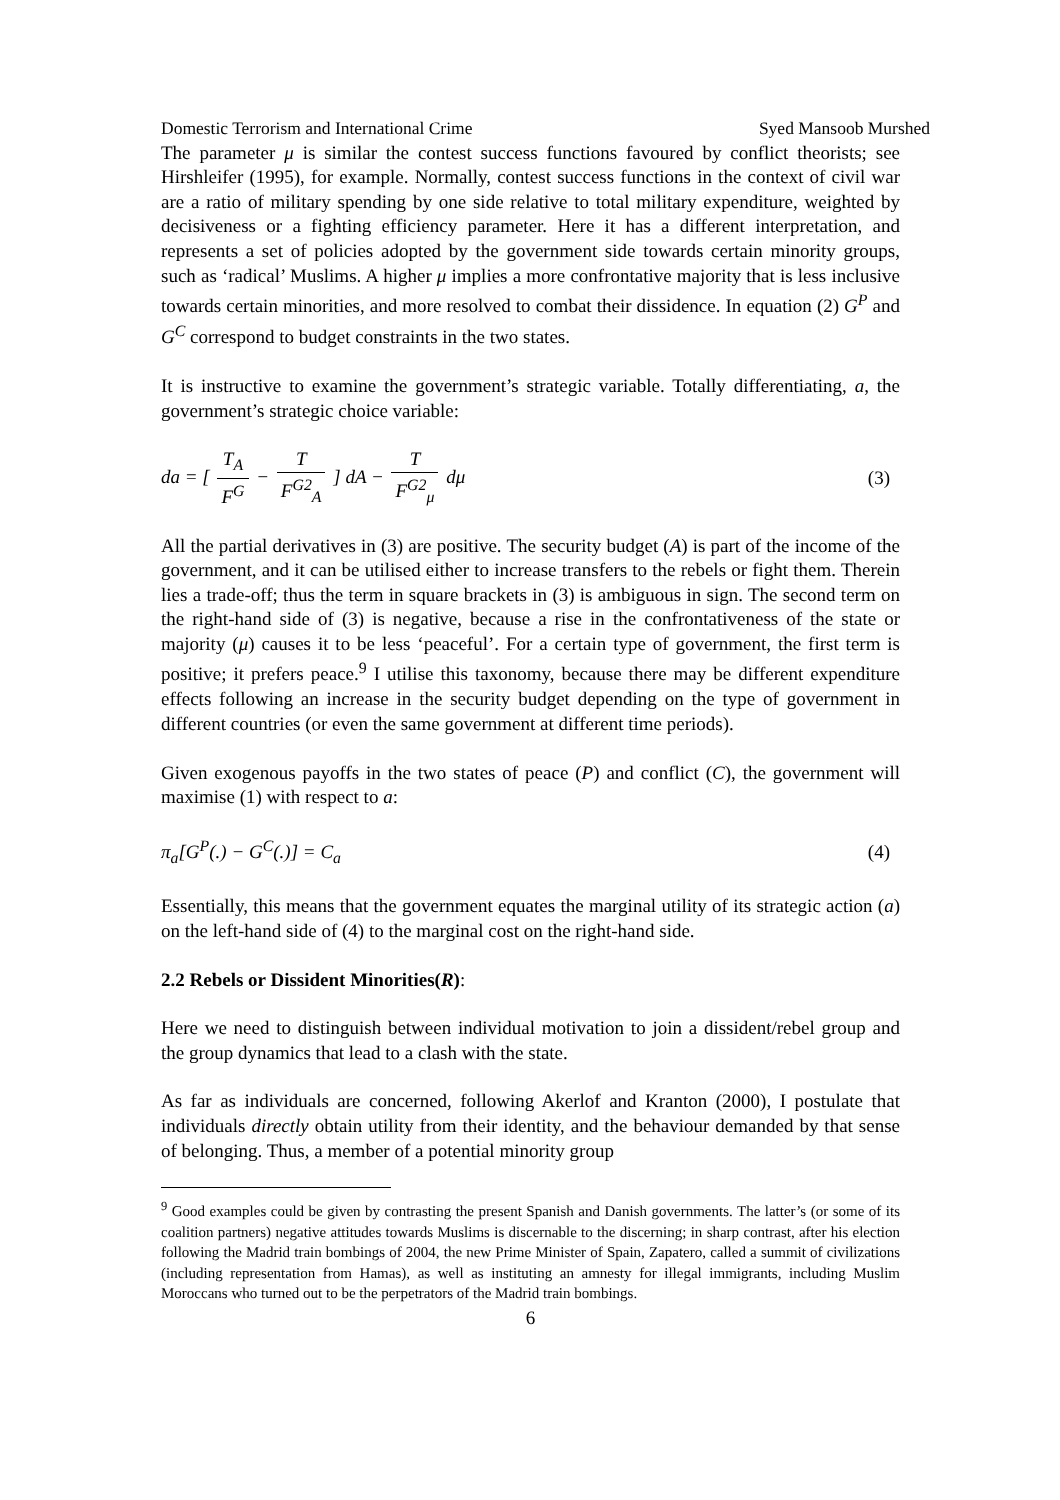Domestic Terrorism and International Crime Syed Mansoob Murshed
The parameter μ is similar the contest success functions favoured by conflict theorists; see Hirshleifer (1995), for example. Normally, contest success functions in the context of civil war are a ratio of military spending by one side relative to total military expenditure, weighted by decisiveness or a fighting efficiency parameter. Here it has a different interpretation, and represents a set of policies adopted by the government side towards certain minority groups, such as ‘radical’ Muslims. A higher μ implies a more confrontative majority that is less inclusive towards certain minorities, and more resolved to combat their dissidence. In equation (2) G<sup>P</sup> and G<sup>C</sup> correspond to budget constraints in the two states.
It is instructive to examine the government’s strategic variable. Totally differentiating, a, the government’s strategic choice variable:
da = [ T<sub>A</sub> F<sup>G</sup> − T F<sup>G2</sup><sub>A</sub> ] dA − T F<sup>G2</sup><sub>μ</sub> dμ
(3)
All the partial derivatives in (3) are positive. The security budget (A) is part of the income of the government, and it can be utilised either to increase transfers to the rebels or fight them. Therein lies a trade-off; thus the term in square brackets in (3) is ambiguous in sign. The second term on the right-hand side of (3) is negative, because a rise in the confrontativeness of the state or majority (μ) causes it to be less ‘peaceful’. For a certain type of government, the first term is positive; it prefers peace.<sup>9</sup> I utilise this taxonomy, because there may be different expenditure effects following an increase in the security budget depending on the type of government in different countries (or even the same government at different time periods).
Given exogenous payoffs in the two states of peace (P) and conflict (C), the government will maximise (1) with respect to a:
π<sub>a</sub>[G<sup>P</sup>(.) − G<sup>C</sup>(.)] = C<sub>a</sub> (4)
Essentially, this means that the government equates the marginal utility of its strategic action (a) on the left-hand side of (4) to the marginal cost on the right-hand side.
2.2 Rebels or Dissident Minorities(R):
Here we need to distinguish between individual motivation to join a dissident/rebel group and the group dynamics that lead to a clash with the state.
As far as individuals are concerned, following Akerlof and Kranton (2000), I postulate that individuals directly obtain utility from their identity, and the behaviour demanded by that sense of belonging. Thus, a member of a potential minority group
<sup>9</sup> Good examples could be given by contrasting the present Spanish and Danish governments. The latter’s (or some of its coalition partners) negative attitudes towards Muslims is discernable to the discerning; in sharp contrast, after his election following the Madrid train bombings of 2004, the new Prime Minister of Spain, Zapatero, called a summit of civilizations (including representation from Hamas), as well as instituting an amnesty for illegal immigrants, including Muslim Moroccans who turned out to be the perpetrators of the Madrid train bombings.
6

^^^^^^^^

=== What you are asked to do ===
Give back exactly the lines from the one containing "Here we need" through the end of the listing above, with both ends included and nothing added.

=== Output ===
Here we need to distinguish between individual motivation to join a dissident/rebel group and the group dynamics that lead to a clash with the state.
As far as individuals are concerned, following Akerlof and Kranton (2000), I postulate that individuals directly obtain utility from their identity, and the behaviour demanded by that sense of belonging. Thus, a member of a potential minority group
<sup>9</sup> Good examples could be given by contrasting the present Spanish and Danish governments. The latter’s (or some of its coalition partners) negative attitudes towards Muslims is discernable to the discerning; in sharp contrast, after his election following the Madrid train bombings of 2004, the new Prime Minister of Spain, Zapatero, called a summit of civilizations (including representation from Hamas), as well as instituting an amnesty for illegal immigrants, including Muslim Moroccans who turned out to be the perpetrators of the Madrid train bombings.
6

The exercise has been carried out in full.